● Exercise goal
Copy every line from the records that holds the word "Ağustos".

+ + + + +

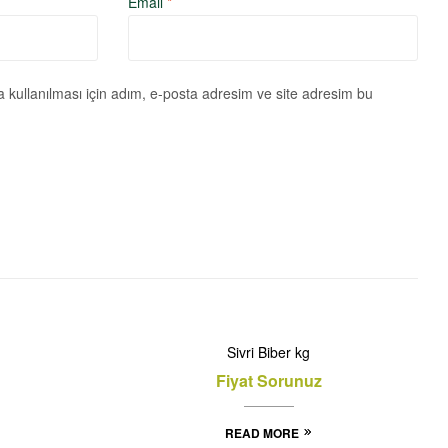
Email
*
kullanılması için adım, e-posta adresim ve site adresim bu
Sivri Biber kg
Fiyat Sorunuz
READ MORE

+ + + + +

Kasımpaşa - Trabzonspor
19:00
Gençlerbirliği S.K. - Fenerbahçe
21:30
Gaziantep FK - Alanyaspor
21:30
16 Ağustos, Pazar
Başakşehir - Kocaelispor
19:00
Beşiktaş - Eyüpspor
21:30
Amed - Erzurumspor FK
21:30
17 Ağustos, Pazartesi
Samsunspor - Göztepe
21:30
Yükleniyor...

+ + + + +

● Exercise result
16 Ağustos, Pazar
17 Ağustos, Pazartesi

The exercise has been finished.